WASHINGTON – U.S. airlines could begin more than 100 daily flights to Cuba by fall under an agreement to be signed Tuesday in Havana, officials announced Friday.
Airlines could fly up to 20 flights to Havana, and up to 10 flights at each of nine other Cuban cities prepared to receive international flights, under the agreement negotiated last year.
If airlines reach those numbers, it would mark a dramatic increase in travel between the countries. Cuba now receives 10 to 15 daily charter flights from the U.S.
“This provides for a very important sizable increase in travel between the two countries,”  said Thomas Engle, deputy assistant secretary for transportation at the State Department.
Engle called the move to expand travel "a key element of the president’s broader policy of normalizing relations."
"This is more people to people contacts," he said. "That’s just all to the good of mutual understanding between two countries that have had strained relations for decades."
Travelers must still certify their trip is for one of 12 purposes other than tourism.
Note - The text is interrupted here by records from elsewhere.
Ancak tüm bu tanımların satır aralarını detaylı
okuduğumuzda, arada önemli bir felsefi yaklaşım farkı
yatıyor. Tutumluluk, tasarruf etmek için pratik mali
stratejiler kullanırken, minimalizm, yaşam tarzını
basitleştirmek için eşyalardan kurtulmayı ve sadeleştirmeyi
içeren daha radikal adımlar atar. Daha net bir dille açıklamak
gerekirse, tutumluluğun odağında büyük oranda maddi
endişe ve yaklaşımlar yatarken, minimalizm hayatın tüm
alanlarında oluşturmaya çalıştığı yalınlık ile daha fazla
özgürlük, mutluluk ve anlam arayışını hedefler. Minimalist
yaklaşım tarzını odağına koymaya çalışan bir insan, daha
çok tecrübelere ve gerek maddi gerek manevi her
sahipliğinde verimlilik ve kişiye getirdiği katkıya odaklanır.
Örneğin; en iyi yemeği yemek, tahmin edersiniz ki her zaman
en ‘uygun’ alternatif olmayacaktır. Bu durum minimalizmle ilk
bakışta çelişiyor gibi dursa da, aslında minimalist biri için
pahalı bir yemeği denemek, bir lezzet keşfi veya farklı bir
But scheduled flights are expected to make trip planning easier.
The demand for flights to Havana, at least, is expected to creation a competition among airlines seeking to provide the service.
The travel agreement is part of the resumption of diplomatic ties that began 14 months ago, shepherded by President Obama and Cuban President Raul Castro, after 53 years of estrangement following the Communist takeover of the island. During the last year, the countries have reopened embassies in one another's capitals and struck new business deals in medicine, tourism and communications.
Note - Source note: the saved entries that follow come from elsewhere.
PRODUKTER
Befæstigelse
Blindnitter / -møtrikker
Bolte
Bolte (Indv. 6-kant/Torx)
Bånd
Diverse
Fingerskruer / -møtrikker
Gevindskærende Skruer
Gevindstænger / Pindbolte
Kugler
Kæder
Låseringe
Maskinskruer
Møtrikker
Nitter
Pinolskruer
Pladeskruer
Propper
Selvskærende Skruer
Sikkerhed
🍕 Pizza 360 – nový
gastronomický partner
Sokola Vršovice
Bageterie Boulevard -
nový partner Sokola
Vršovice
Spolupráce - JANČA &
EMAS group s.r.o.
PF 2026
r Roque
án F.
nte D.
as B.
“Unleashing the power of American travelers and their frequent flier miles gets us one step closer to eliminating the archaic restrictions on U.S. travel to Cuba,” said Sen. Jeff Flake, R-Ariz., who has urged easier travel and trade between the countries.
Transportation Secretary Anthony Foxx and Charles Rivkin, assistant secretary for economic and business affairs at the State Department, will sign the travel agreement with Cuban counterparts.
Under the deal, the Transportation Department will review proposals with an eye toward maximizing the benefit for the most travelers, according to Brandon Belford, the department’s deputy assistant for aviation.
“Our expectation is to make a decision and make it final sometime this summer about which carriers will have service into Cuba,” Belford said. “Flights will begin later this calendar year in the fall.
Negotiations between U.S. airlines and the Cuban government have already begun in anticipation of the opening.
Cuban airlines aren't expected to begin flying immediately to the U.S. because of lingering legal disputes. But U.S. airlines will be able to sell code-share tickets with their Cuban counterparts, Belford said.
“U.S. carriers have been very intrigued and interested in this potential opportunity since the president’s announcement in December 2014," Belford said. "We are aware that they have already had numerous trips and conversations all with the relevant authorities to grease the skids when this becomes an opportunity."